On balance it is likely that this supply shock has tended to reduce inflationary pressures. For once, the UK economy did not falter as a result of the old ‘wage-price spiral’ as it had so often in the past. The availability of additional sources of labour helped to prevent a surge in earnings growth.

The outcome of first the change to inflation targeting and then its refinement plus the boosts from globalisation and an expanded labour supply was a decade and a half of consistent but sustainable growth, low and stable inflation and low and stable interest rates.

The following chart shows how benign the period from 1993 to 2007 was when compared with the previous two decades.

  • The blue boxes represent the range of inflation rates in each five-year period with the middle line representing the average rate.
  • Similarly the red boxes represent the range of GDP growth rates.

It is noticeable that the 1990s saw a return to low and stable inflation and consistent and sustainable growth following the volatility of the 1970s and 1980s.

Between 1992 and 2007, GDP grew by over 50%, equivalent to an annual average growth rate of nearly 3%.

But, as important, is the fact that the annual rate of growth did not fall below 1.9% nor did it rise above 3.8%, apart from one year, 1994, when the economy grew by 4.3% taking up some of the huge amount of slack in the economy which had built up during the earlier recession.

The stop-go cycles of the past were avoided in this period, providing an economic climate in which companies could better plan and invest.

The heady 5% or higher growth rates which were achieved during the 70s and 80s might have been absent, but so too were the recessions which naturally followed those booms as the authorities dealt with the consequent increase in inflation.

The chart below illustrates how a proactive policy combined with increased credibility and transparency has ensured that interest rates need not be raised as high.

Since 1992, base rates have averaged under 6%, and have shown minimal volatility.

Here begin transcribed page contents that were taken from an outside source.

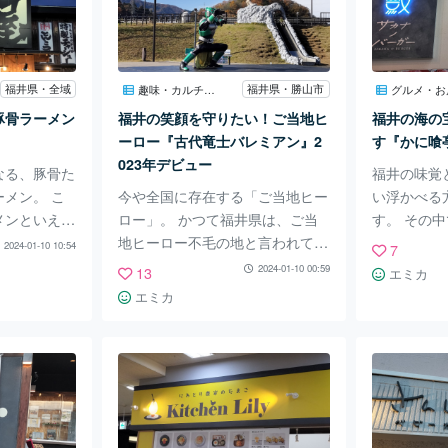
体と環境に優
とって身近な河川「足羽川」の川
テーマパー
ミュニケーシ
沿いに位置する新スポット『ヨリ
ゃで遊ぶ 
ki』の魅力を
バ（YORIVER）』を紹介しま
木を使って
『コミュニ
す。 足羽川は、お花見や花火大
りの子とい
福井県・全域
福井県・勝山市
趣味・カルチャー
グルメ・お
は田んぼの広
会などの季節のイベントの拠点と
ど… 子ど
豚骨ラーメン
福井の笑顔を守りたい！ご当地ヒ
福井の海の
れた農業地帯
なっており、福井市民にとっては
性、協調性
ーロー『古代竜士バレミアン』2
す『かに喰
す。 季節
最も身近な
023年デビュー
なる、豚骨た
福井の味覚
メン。 こ
今や全国に存在する「ご当地ヒー
い浮かべる
メンといえ
ロー」。 かつて福井県は、ご当
す。 その
メン店を思い
地ヒーロー不毛の地と言われてき
「越前がに
2024-01-10 10:54
7
思いますが、
ました。 しかし、2023年夏。 満
格。 毎年
2024-01-10 00:59
13
エミカ
り豚骨ラーメ
を持して、福井県発のご当地ヒー
数百万円で
エミカ
メンチェーン
ローが誕生しました！ その名
な冬の風物
名も『岩本
も、『古代竜士バレミアン』。
好きには内
福井市に置
福井で発見された化石「フクイラ
が深い、雌
にも展開し、
プトル」の力で闘う、恐竜をモチ
がに」も人
ンに愛されて
ーフとしたご当地ヒーローです。
敦賀市にあ
文は、食券
筆者が『古代竜士バレミアン』の
賀 日本海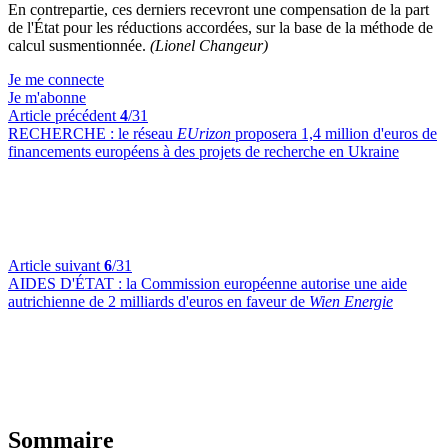
En contrepartie, ces derniers recevront une compensation de la part
de l'État pour les réductions accordées, sur la base de la méthode de
calcul susmentionnée.
(Lionel Changeur)
Je me connecte
Je m'abonne
Article précédent
4
/31
RECHERCHE :
le réseau
EUrizon
proposera 1,4 million d'euros de
financements européens à des projets de recherche en Ukraine
Article suivant
6
/31
AIDES D'ÉTAT :
la Commission européenne autorise une aide
autrichienne de 2 milliards d'euros en faveur de
Wien Energie
Sommaire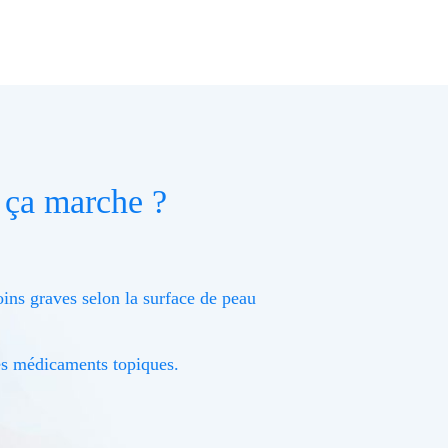
 ça marche ?
moins graves selon la surface de peau
es médicaments topiques.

Indeed the peak of 6% in the last cycle was the lowest since 1961.

In contrast, the average for base rates in the previous fifteen years was just under 12%, with a low of 7.5% and a high of 15%.

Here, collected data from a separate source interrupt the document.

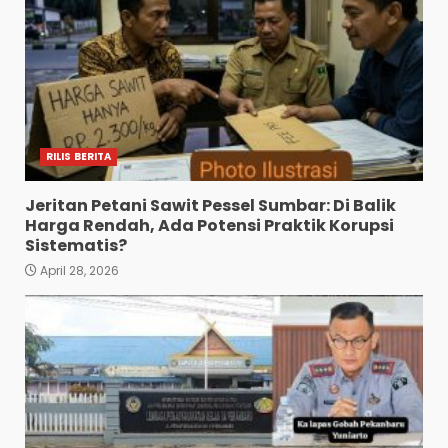
RILIS BERITA
Jeritan Petani Sawit Pessel Sumbar: Di Balik
Harga Rendah, Ada Potensi Praktik Korupsi
Sistematis?
April 28, 2026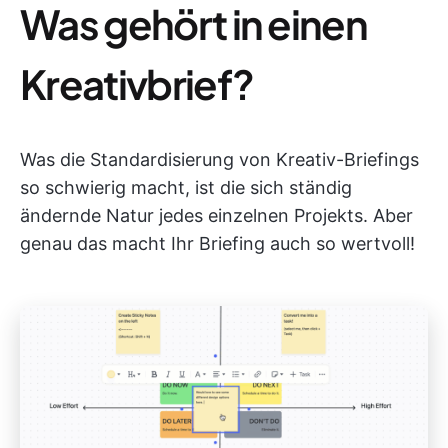
Was gehört in einen
Kreativbrief?
Was die Standardisierung von Kreativ-Briefings
so schwierig macht, ist die sich ständig
ändernde Natur jedes einzelnen Projekts. Aber
genau das macht Ihr Briefing auch so wertvoll!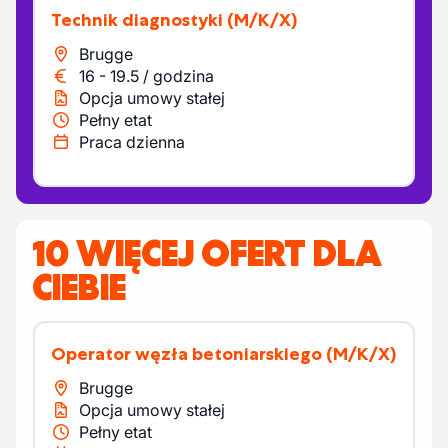
Technik diagnostyki
(M/K/X)
Brugge
16
-
19.5
/
godzina
Opcja umowy stałej
Pełny etat
Praca dzienna
10 WIĘCEJ OFERT DLA
CIEBIE
Operator węzła betoniarskiego
(M/K/X)
Brugge
Opcja umowy stałej
Pełny etat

An apt analogy is with driving. Waiting until inflation is rising before policy is enacted is like tailgating. The probability is heightened that at some stage there will be a need to stamp hard on the brakes to avoid a crash.

In contrast, maintaining a safe distance from the vehicle in front by careful use of the brake and accelerator means that when danger arises, a much gentler response is sufficient to slow the vehicle and avoid a collision.

But proactive policy and low inflation not only resulted in lower and less volatile interest rates.

The belief that inflation will remain low for the foreseeable future meant that longer term interest rates were much closer to short term rates than hitherto.

This opened up the market for cheaper longer term borrowing for individuals, companies and the public sector (see Macroeconomic Policy 4.2 Monetary Policy - Interest rates and yield curves).

The long period of unbroken growth came to a juddering halt in 2008 and the UK economy once again slid into recession.

The borrowing that the low interest rates and liberal lending policies of the banks encouraged was pushed to the limit. At the end of 2008, consumer debt totalled £1.5 trillion, equivalent to 160% of earnings. Clearly households had taken full advantage of the new financial environment and took it to the extreme.

It has been a very steep learning curve for both lenders and borrowers and both groups will have learned hard lessons as a result of being the first participants in the era of cheaper money.

The latest episode will also have proved a salutary lesson for the authorities who will have realised the hard way about the limitations of inflation targeting and of a one tool (i.e. interest rate) monetary policy.

Especially important will be how the authorities learn to deal with asset price bubbles, such as soaring house prices, when the target covers just retail price inflation and also how to react in situations when Bank Rate loses its efficacy as it approaches zero.